The mechanism involved in the improved drug uptake is a complex interplay between the drug release, dissolution and digestion in the intestinal lumen, and the absorption over the intestinal epithelium. Yet, these parameters are commonly evaluated separately in vitro, disregarding the co-dependence of these parameters on each other. In 2019, we introduced an in vitro digestion-permeation model (the ENA) in which these parameters were studied simultaneously. The assay showed improved in vitro-in vivo correlation compared to the standardized models to evaluate lipid-based formulations in vitro. During the ERC PoC we aimed to further validate this assay and evaluate the performance of other drug formulations. However, meanwhile the ENA is highly valuable for mechanistic studies, the setup requires comparatively large amounts of drug. In addition, the sampling handling and analysis is time consuming. During the ERC PoC we aimed to develop a small scale, medium-throughput ENA (mENA) which will require smaller amounts of compound and formulation. The design would also allow for usage in automatic sampling equipment, further increasing the throughput. Within the ERC PoC we further aimed to identify a viable business proposition and strategy to bring the innovation. To ensure the solidity of the business we also aimed to develop a solid IPR strategy to guarantee commercial viability and novelty.
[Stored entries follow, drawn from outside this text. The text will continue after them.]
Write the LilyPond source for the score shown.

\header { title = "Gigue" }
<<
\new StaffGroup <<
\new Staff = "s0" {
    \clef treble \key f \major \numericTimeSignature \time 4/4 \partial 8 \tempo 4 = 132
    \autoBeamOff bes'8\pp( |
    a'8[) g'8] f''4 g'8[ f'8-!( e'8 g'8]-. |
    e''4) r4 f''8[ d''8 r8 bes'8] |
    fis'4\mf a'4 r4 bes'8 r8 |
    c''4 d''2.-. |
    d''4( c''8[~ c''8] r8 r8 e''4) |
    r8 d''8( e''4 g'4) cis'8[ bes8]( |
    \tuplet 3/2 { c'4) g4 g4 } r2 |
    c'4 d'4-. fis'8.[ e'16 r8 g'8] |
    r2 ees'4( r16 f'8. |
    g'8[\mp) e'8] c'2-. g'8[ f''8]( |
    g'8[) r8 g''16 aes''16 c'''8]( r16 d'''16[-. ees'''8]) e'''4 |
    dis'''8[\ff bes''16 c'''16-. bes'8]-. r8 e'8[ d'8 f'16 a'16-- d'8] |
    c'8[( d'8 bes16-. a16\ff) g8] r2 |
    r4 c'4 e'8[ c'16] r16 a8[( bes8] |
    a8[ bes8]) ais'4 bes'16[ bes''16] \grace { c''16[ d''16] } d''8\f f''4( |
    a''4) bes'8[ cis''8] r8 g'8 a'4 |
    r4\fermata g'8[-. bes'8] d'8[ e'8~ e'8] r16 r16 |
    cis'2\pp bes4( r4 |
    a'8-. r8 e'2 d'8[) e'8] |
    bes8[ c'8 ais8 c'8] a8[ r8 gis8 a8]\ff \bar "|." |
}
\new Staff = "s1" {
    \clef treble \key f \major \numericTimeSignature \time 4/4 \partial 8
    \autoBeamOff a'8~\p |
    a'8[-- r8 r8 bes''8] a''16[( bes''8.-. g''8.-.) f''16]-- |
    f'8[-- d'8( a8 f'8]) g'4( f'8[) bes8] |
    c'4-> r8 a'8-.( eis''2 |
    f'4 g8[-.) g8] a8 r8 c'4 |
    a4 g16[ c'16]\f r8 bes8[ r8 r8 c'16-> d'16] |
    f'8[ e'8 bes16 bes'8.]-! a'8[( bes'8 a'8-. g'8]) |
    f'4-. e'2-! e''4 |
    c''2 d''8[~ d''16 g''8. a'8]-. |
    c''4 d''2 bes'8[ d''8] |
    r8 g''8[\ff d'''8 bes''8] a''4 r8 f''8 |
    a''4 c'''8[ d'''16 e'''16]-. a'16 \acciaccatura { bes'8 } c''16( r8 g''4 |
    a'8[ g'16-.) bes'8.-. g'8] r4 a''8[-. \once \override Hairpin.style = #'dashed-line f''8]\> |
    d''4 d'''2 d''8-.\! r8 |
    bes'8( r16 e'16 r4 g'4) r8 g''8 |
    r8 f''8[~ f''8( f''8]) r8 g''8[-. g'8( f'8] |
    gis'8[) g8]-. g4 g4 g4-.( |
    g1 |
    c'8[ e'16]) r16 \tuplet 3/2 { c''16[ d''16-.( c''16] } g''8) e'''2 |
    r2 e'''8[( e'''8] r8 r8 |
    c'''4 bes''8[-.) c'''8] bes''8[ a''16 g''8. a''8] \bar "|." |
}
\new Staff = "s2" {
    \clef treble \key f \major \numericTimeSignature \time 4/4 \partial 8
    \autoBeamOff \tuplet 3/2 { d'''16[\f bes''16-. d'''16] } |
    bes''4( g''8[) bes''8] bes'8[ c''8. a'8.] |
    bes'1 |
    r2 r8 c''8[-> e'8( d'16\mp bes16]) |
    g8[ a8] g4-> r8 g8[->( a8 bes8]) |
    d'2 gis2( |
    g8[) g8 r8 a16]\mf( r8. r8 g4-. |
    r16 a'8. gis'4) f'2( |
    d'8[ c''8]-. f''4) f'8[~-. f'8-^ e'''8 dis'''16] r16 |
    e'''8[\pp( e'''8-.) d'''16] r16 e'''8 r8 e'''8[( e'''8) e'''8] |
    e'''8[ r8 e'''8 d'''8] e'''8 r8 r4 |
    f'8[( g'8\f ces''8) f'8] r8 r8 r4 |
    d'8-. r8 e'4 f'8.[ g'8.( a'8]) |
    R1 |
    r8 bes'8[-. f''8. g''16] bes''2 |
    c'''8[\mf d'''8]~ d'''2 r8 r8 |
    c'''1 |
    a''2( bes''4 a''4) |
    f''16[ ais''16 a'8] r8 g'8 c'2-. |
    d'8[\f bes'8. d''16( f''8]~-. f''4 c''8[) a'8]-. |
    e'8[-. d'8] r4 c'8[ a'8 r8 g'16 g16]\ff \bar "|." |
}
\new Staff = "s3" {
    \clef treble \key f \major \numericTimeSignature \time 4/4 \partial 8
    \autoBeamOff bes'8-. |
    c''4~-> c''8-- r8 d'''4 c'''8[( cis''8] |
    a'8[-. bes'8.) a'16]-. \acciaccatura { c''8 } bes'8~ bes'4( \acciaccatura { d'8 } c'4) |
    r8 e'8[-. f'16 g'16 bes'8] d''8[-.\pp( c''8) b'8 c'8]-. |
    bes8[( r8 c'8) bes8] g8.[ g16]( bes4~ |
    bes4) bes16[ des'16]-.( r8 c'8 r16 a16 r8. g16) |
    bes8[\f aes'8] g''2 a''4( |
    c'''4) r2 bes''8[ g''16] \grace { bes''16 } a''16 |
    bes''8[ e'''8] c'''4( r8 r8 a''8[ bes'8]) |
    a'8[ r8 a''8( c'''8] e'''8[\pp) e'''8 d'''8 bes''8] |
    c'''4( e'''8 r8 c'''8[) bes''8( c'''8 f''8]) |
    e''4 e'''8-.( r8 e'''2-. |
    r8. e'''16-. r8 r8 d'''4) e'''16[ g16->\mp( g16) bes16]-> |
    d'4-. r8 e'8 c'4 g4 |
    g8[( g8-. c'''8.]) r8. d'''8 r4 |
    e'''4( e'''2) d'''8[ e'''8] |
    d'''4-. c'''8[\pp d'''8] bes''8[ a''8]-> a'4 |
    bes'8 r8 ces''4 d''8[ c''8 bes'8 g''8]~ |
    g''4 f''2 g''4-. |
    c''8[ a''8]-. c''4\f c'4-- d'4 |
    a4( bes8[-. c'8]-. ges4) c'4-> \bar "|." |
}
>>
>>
During the project, mENAs with different geometry has been designed and evaluated. The prototypes were 3D-printed and various membrane types were evaluated. Some key features have been identified, which impacts the drug flux over the absorptive membranes used in the system. Drug uptake from different formulation has been evaluated. The design facilitates the digestion of lipids – a necessity when evaluating uptake of drugs formulated in lipid-based formulations. In parallel, the full size ENA has been further validated for more drug formulations, results that are vital for the optimization of the mENA. To investigate potential business strategies, an executive market analysis was carried out within the project. Based on the outcome, a business strategy has been established. The insights gained during the market analysis have been incorporated into a business plan based on the ENA. A company, Enphasys, had been registered prior to the project start, and as the market analysis indicated that a service provider would be a viable option to bring the innovation to market work to attract customers were initiated resulting in attraction of our first paying costumer. Marketing material was also developed in parallel with the market analysis. Work concerning the IP rights were also evaluated within the project, and a patent was granted for the ENA (EP3678638 - IN VITRO INTESTINAL DRUG DISPOSITION DEVICE). During this process, the IP-rights of the ENA was transferred to the spin-off company Enphasys.

As the ENA is introduced to the market, more efficient formulation development can be achieved. The mENA developed in the project will allow for rapid screening of drug formulations, and unsuccessful formulations can be discarded at an early stage of drug development minimizing waste of time and resources. The top formulations can then be evaluated in the full sized ENA for a more mechanistic understanding of the processes involved, before moving into in vivo studies reducing the number of animals needed. This facilitates a more sustainably formulation development than currently being done. In the end, this will enable faster transition from drug discovery to patient use with reduced waste of time and resources.